専門家ではない私が、素人目で思うのは、薬を使って、特定の神経物質を、長期にわたって無理に増やし続けたら、脳や神経、ホルモンを含め、肉体に多大な負担がかかるのではないか、ということです。また、自然にドーパミンやノルアドレナリンなどの物質を作り出す力が奪われてしまい、薬なしでは正常に精神を機能させることができなくなってしまうのも、怖いことだと思います。一時的には気分が改善されるかもしれませんが、薬で感情をコントロールすると、代償が大きいのではないかと思います。

以前、アメリカで私のクライアントさんだった方は、家族が何人も自死しておられ、特に弟さんが自死する前、かけてきた電話にちゃんと応対しなかったことで、大きなトラウマを抱えておられました。彼女は、長年にわたって、麻薬を常用して、押しつぶされそうな罪悪感から気を紛らわせ、麻薬をやめてからは、痛み止めや向精神薬を多量に常用していました。初めて会ったとき、彼女の表情は固まってしまったように無表情で、声に抑揚もなく、薬によって長年、自然な感情を麻痺してきた人特有の様相を呈していました。

その後、カウンセリングで少しずつ話をするにつれ、彼女の表情は活気を取り戻し、今まで触れることさえできなかった、弟さんの自死についても、ほんの少しなら話ができるようになりました。とても楽になった、ありがとう、とその時は感謝してくれた彼女でしたが、やはり、心の傷の深いところを見ることを、とても怖がっており、それ以上のプロセスを進めることはあまりできませんでした。亡くなったほかの家族の方や、生い立ちに関しては、一切話をすることができず、少し何かあれば、異常におびえてパニックになってしまうのです。

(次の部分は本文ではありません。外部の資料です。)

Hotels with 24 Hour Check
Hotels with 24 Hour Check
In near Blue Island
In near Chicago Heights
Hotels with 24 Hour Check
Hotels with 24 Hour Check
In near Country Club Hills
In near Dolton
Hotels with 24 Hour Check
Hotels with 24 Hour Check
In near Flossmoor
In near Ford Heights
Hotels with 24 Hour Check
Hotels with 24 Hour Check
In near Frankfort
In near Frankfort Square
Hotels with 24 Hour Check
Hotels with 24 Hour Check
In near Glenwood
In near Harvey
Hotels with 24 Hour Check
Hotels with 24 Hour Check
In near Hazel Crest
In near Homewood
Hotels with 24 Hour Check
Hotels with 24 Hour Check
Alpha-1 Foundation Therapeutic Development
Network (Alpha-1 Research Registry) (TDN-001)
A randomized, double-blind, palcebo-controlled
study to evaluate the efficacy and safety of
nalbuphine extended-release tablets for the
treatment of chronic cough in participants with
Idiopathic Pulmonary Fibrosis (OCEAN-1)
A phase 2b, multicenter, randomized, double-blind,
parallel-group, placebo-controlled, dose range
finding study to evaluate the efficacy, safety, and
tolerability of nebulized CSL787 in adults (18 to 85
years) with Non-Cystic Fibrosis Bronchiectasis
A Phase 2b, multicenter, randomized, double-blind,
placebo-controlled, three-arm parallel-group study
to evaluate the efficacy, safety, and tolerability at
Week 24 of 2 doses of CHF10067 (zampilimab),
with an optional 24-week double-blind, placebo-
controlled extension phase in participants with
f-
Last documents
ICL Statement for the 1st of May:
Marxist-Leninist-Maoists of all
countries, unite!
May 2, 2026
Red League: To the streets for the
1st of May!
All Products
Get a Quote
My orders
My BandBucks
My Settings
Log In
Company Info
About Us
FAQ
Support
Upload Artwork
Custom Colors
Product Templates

彼女は、感情を長年抑圧してきた人によくあるように、体のあちこちに痛みがでており、一般の開業医から麻酔薬を処方してもらっていたのですが、ある時、処方量以上を摂取していることが医師にばれて、処方をストップされました。(アメリカでは向精神薬の依存が社会的な問題になっていて、患者に何かあった場合、医師の責任になるので、医師は近年、あまり依存性の高い処方したがらなくなっています。)明らかに彼女は、体の痛みだけではなく、心の痛みを麻痺させるために、薬を常用していたのです。それが切れると、正常に機能できなくなるため、半狂乱になって、私のオフィスにやってきました。

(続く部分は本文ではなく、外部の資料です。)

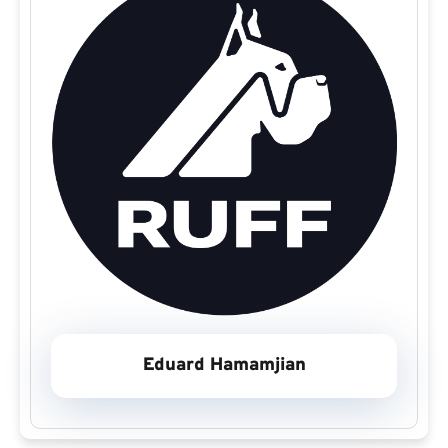
Eduard Hamamjian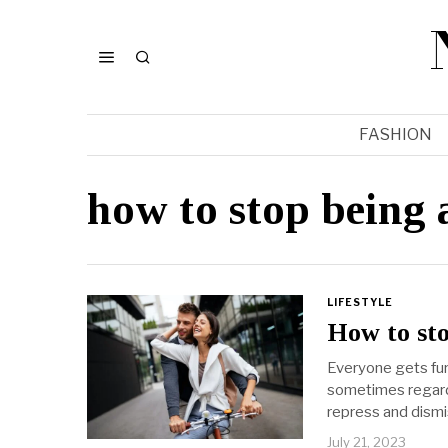
FASHION
how to stop being
LIFESTYLE
How to sto
Everyone gets fur
sometimes regard
repress and dismi
July 21, 2023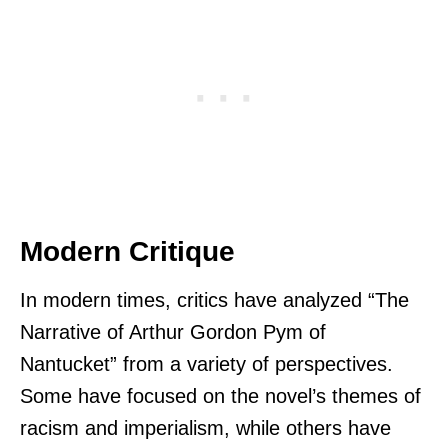
Modern Critique
In modern times, critics have analyzed “The
Narrative of Arthur Gordon Pym of
Nantucket” from a variety of perspectives.
Some have focused on the novel’s themes of
racism and imperialism, while others have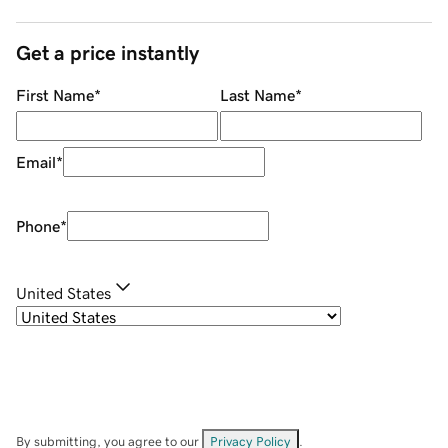
Get a price instantly
First Name
*
Last Name
*
Email
*
Phone
*
United States
By submitting, you agree to our
Privacy Policy
.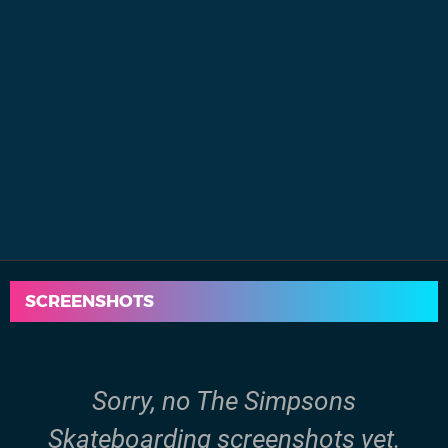
SCREENSHOTS
Sorry, no The Simpsons
Skateboarding screenshots yet.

最後の方には、彼女は、薬がないとやっていけない、なんとか私からも医者を説得してくれないかと懇願するばかりで、セッションに来ても、カウンセリングどころではありませんでした。実際、彼女が処方薬を過剰摂取してしているのは明らかで、オフィスに来て、書面にサインしてもらおうとしても、ペンが持てない、署名も満足にできない、というありさまでした。彼女の状態を危惧した私は、守秘義務を破って、彼女の夫に電話し、彼女から目を離さないよう、伝えました。

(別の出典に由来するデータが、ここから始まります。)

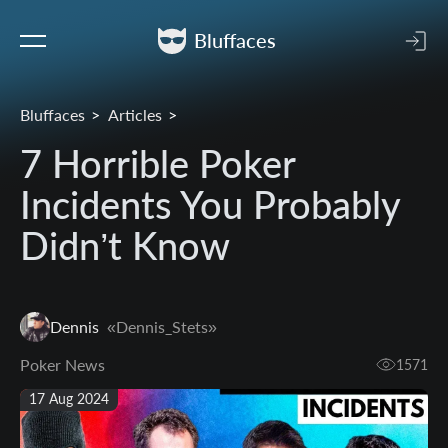
Bluffaces
Bluffaces
Articles
7 Horrible Poker
Incidents You Probably
Didn’t Know
Dennis
«Dennis_Stets»
Poker News
1571
17 Aug 2024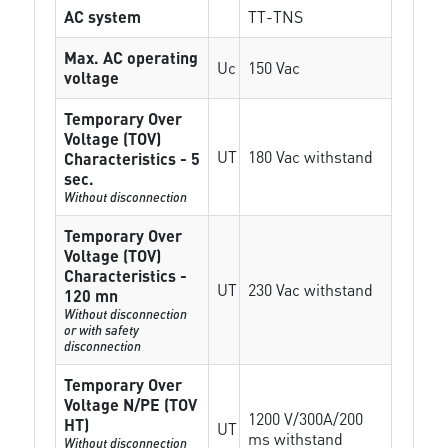
AC system
TT-TNS
Max. AC operating
Uc
150 Vac
voltage
Temporary Over
Voltage (TOV)
UT
180 Vac withstand
Characteristics - 5
sec.
Without disconnection
Temporary Over
Voltage (TOV)
Characteristics -
UT
230 Vac withstand
120 mn
Without disconnection
or with safety
disconnection
Temporary Over
Voltage N/PE (TOV
1200 V/300A/200
HT)
UT
ms withstand
Without disconnection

その後しばらくして、彼女は、薬の過剰摂取により、亡くなりました。自死ではなく、ショック死だったようです。長年にわたる大量の薬が、彼女の体に耐えきれないほどの負担をかけていたのだと思います。

心の痛みは、薬で麻痺させることはできても、癒すことはできないと思います。

感情を感じることは、時には辛いものですが、必要だから起こっていることなのです。感情という情報のサインを遮断してしまうと、一時的に苦しみは減るように思われるかもしれませんが、結局、自分の人生を豊かにする術を失うことにもなるのだと思います。

悩んだり落ち込んだりするということは、自分の内面へ目を向けて、必要な癒しを与え、人間として成長し、人生にもっと大きな喜びをもたらすための機会にもなりうるということ。その機会を奪うということは、人間らしさを奪うということにもなりうるのだということ。

薬を飲まなければ、生きていけないほど辛いことも、人生には起こりうると思うし、向精神薬が絶対にダメだとは私は言えませんが、そのことは念頭に置いておいてほしいなと思います。